▶ [Gösterilen metin]
☆ ☆ ☆ ☆

Çarşamba günü, 1 Şubat, bir anlaşmaya varılamayacağı açıktı. Bu nedenle sendika, aynı gün gece yarısı başlayacak greve hazırlık olarak akşam geç saatlerde şehrin su arıtma tesisinde ikinci bir eylem çağrısında bulundu.
Tesis, Seattle ile San Francisco arasındaki 1.300 millik sahil şeridindeki en büyük su arıtma tesisi olarak hayati önem taşıyan bir şehir tesisidir. Covid 19 salgını süresince çalışanlar "zaruri" olarak kabul edildi ve ek risk ve yorgunluk için herhangi bir tazminat ödenmeksizin çalışmaya zorlandı.
Eylemde 300’den fazla işçi hazır bulundu. AFSCME (Amerikan Eyalet, İlçe ve Belediye Çalışanları Federasyonu), Kamyoncular, SEIU (Hizmet Çalışanları Sanayi Sendikası) ve diğerleri gibi çeşitli sendikalardan işçilerin katıldığı büyük bir dayanışma ruhu ortaya çıktı.
İşçiler grev kırıcıların çok az işe yarayacağından emindi. Birkaçı, 1950’lerde inşa edilen ve sürekli bozulan tesis ve ekipmanın nasıl çalıştırılacağını öğrenmenin yıllarını aldığını anlattı.

☆ ☆ ☆ ☆

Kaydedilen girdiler

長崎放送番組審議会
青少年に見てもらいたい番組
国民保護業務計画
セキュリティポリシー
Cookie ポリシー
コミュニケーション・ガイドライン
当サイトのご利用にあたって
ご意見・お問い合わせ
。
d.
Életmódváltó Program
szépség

☆ ☆ ☆ ☆

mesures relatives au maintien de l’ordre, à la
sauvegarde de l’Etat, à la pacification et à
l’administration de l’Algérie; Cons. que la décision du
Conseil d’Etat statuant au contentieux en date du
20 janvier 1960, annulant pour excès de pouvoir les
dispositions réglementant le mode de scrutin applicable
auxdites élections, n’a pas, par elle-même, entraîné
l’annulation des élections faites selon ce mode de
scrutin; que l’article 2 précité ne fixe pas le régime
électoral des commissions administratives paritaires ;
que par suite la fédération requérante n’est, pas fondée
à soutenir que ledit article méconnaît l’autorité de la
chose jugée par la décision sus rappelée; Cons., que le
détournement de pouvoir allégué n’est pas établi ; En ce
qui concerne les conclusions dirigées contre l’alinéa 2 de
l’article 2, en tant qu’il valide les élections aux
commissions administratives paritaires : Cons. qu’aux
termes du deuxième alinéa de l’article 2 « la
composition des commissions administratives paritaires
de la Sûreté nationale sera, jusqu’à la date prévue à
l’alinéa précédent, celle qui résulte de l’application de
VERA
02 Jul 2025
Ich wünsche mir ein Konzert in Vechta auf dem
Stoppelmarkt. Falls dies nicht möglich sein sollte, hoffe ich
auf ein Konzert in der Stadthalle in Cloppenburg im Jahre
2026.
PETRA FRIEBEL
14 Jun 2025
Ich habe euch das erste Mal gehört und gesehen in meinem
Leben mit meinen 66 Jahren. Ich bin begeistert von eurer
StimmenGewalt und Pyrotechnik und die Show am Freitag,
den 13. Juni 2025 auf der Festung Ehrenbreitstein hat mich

☆ ☆ ☆ ☆

▶ [Görev] Grevle ilgili metinde "Çarşamba günü, 1" ifadesinden "ruhu ortaya çıktı." ifadesine kadar olan kısmı, "Seattle" yerine "Portland" koyarak yeniden yazar mısınız?

▶ [Yanıtınız]
Çarşamba günü, 1 Şubat, bir anlaşmaya varılamayacağı açıktı. Bu nedenle sendika, aynı gün gece yarısı başlayacak greve hazırlık olarak akşam geç saatlerde şehrin su arıtma tesisinde ikinci bir eylem çağrısında bulundu.
Tesis, Portland ile San Francisco arasındaki 1.300 millik sahil şeridindeki en büyük su arıtma tesisi olarak hayati önem taşıyan bir şehir tesisidir. Covid 19 salgını süresince çalışanlar "zaruri" olarak kabul edildi ve ek risk ve yorgunluk için herhangi bir tazminat ödenmeksizin çalışmaya zorlandı.
Eylemde 300’den fazla işçi hazır bulundu. AFSCME (Amerikan Eyalet, İlçe ve Belediye Çalışanları Federasyonu), Kamyoncular, SEIU (Hizmet Çalışanları Sanayi Sendikası) ve diğerleri gibi çeşitli sendikalardan işçilerin katıldığı büyük bir dayanışma ruhu ortaya çıktı.